Lei sollevò lo sguardo, gli occhi lucidi di lacrime che si rifiutava di versare. — Non so come gestirlo, Azriel. Sento questo potere che preme contro la mia pelle, questa oscurità che non mi appartiene ma che fa parte di me. Ho paura che se lo lascio uscire, distruggerò tutto quello che c'è di buono in questo posto.
— Allora lascia che ti aiuti — propose lui, tendendole una mano guantata. — Non per insegnarti a essere un soldato, se non lo vuoi. Ma per insegnarti a scaricare quella tensione. L'addestramento non serve solo a uccidere, serve a padroneggiare se stessi.
Rebekah guardò la mano di Azriel. Era la mano di un assassino, di una spia, di un uomo che conosceva l'oscurità meglio di chiunque altro. Eppure, in quel momento, le sembrava l'unica cosa solida in un mondo di ombre.
— Non voglio che gli altri vedano — sussurrò lei, la voce tremante. — Non voglio che vedano cosa sono diventata. Non sono come Feyre. Lei ha la luce di tutti i Signori Supremi. Io ho solo... i resti di un mostro.
— Non devi mostrare nulla alla Cerchia, se non sei pronta — disse Azriel con una dolcezza inaspettata. — Saremo solo io e te, all'alba, sulle cime dove il vento soffia più forte. Ti aiuterò a incanalare quella rabbia finché non diventerà un sussurro invece di un urlo. E quando sarai pronta, loro saranno lì. Esattamente come sono stati lì per Feyre. Siamo una famiglia, Rebekah. E le famiglie non lasciano nessuno indietro, anche se a volte devono prendere decisioni dolorose per sopravvivere.

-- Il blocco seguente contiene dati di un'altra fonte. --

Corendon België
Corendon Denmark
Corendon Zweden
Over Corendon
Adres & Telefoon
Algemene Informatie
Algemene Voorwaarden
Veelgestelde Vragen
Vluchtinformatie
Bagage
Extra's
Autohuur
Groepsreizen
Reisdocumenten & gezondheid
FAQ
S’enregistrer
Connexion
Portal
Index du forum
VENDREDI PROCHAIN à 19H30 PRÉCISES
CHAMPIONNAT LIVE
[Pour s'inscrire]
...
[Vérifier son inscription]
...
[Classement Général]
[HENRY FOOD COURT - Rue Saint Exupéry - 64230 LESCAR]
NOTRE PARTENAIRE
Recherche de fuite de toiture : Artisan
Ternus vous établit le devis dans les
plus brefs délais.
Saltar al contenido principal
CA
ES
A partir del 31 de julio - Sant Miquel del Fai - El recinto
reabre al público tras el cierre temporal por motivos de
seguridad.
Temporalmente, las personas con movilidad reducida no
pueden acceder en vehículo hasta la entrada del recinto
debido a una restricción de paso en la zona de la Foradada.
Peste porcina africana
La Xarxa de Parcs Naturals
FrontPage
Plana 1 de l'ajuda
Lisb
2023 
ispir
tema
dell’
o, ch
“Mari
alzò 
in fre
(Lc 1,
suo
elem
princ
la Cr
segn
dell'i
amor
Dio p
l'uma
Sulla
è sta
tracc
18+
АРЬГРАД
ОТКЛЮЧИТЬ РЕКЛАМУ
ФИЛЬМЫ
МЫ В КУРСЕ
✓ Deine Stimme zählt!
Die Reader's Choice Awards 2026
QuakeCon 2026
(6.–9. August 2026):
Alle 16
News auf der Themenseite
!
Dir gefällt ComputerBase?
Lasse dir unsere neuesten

Rebekah esitò ancora per un istante, poi allungò la mano e strinse quella di Azriel. Il cuoio dei suoi guanti era freddo, ma la presa era ferma e sicura.
— All'alba, allora — disse lei, raddrizzando le spalle.

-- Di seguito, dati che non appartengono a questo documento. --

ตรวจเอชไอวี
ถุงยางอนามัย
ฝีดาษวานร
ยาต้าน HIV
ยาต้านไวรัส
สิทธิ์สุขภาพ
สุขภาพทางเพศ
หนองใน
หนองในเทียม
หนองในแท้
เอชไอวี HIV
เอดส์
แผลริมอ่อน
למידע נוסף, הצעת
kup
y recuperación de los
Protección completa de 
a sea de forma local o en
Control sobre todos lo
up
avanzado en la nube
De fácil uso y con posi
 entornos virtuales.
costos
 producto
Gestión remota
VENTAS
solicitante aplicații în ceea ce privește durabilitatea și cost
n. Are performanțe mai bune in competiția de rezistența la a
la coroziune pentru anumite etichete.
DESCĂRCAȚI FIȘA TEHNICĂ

Azriel annuì, e prima di svanire di nuovo nell'oscurità della biblioteca, aggiunse: — Hai ucciso Amarantha, Rebekah. Hai fatto quello che nessun Signore Supremo è riuscito a fare per mezzo secolo. Non aver paura del potere che hai dentro. Quel potere ti ha restituito la vita. Ora spetta a te decidere cosa farne.
Rimasta sola, Rebekah si appoggiò alla colonna di marmo e chiuse gli occhi. Per la prima volta dopo mesi, il ronzio della magia di Amarantha non le sembrò un'invasione, ma una risorsa. Si portò una mano al cuore, sentendo il battito regolare e forte.
Forse il vento gelido di Velaris non era lì per punirla, ma per risvegliarla.
Uscì dalla biblioteca con passo più leggero, e mentre attraversava il salone principale, vide Morrigan seduta davanti al camino con un bicchiere di vino in mano. Mor alzò lo sguardo, incerta, aspettandosi il solito muro di ghiaccio.
Rebekah si fermò, la guardò per un lungo istante, e poi fece un piccolo, quasi impercettibile cenno del capo prima di proseguire verso la sua stanza.
Fu solo un gesto minimo, ma vide il sollievo illuminare il volto di Morrigan come un'alba improvvisa.
Quella notte, Rebekah non sognò le catene Sotto la Montagna. Sognò di volare sopra le cime innevate, con le ali fatte di fumo e stelle, e per la prima volta, non stava scappando da nulla. Stava solo andando incontro a se stessa.